Tuesday, 7 May 2013

Sound bites: German industrial orders rebound by 2.2% for second month in a row in March

March’s 2.2% bounce in German industrial orders may be showing some early signs of light at the end of the tunnel. Economic spring might be arriving for Germany, but for much of the rest of the Eurozone, economic winter is still deeply entrenched. Export orders seem to be in the vanguard of recovery which suggests some tentative glimmers of hope that global demand for German capital and investment goods may be turning the corner to better recovery. It could also be a positive proxy signal for the global economy at large. What is encouraging is that German order books seem to be returning to their long term optimum output trend.

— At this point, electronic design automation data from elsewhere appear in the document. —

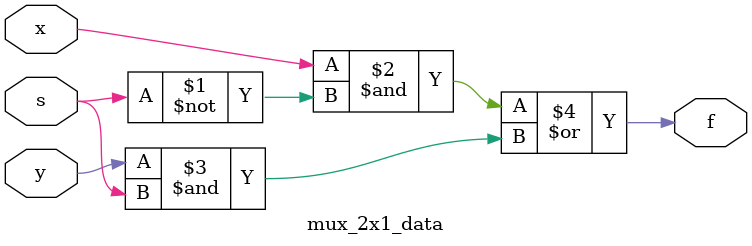
<source format=v>
`timescale 1ns / 1ps


module mux_2x1_data (
    input x, y, s,
    output f
);

    assign f = x & ~s | y & s;
    
endmodule
</source>
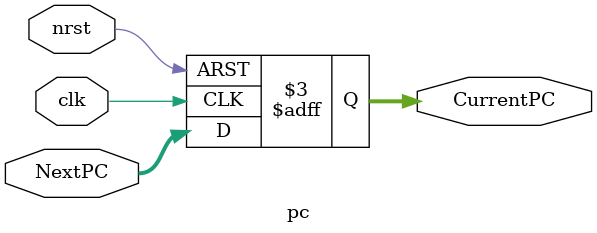
<source format=v>
`timescale 1ns / 1ps

module pc 
    (
        input               clk,
        input               nrst,
        input       [31:0]  NextPC,
        output reg  [31:0]  CurrentPC
    );
    
    always@(posedge clk or negedge nrst) begin
        if (!nrst) begin
            CurrentPC <= 0;
        end else begin
            CurrentPC <= NextPC;
        end
    end
       
endmodule
</source>
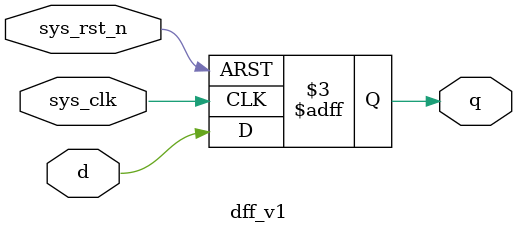
<source format=v>
module dff_v1 (
    input sys_clk,
    input sys_rst_n,
    input d,
    output reg q
);
    // Behavior of a D flip-flop
    always @(posedge sys_clk or negedge sys_rst_n) begin
        if (~sys_rst_n)
            q <= 1'b0;
        else
            q <= d;
    end
endmodule
</source>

Eurozone policy makers should not delude themselves that they are out of the woods by any stretch of the imagination. Germany is a very different story to what is happening in the rest of the Eurozone. The Eurozone is still stuck in the jaws of recession, while the German economy seems to be gaining a firmer foothold thanks to the success of its export powerhouse. The debt crisis is still at the root of the Eurozone’s economic doldrums and much more policy balm still needs to be applied before the situation can be reversed and economic recovery can be guaranteed.

What will help are signs that the ECB are still ready to cut rates again to jump-start recovery, while some EU governments are ready to ditch tougher austerity in favour of more moderate fiscal policies. In the long run, only this will dictate whether Germany’s recovery can withstand the present headwinds and not succumb to a deeper economic maelstrom.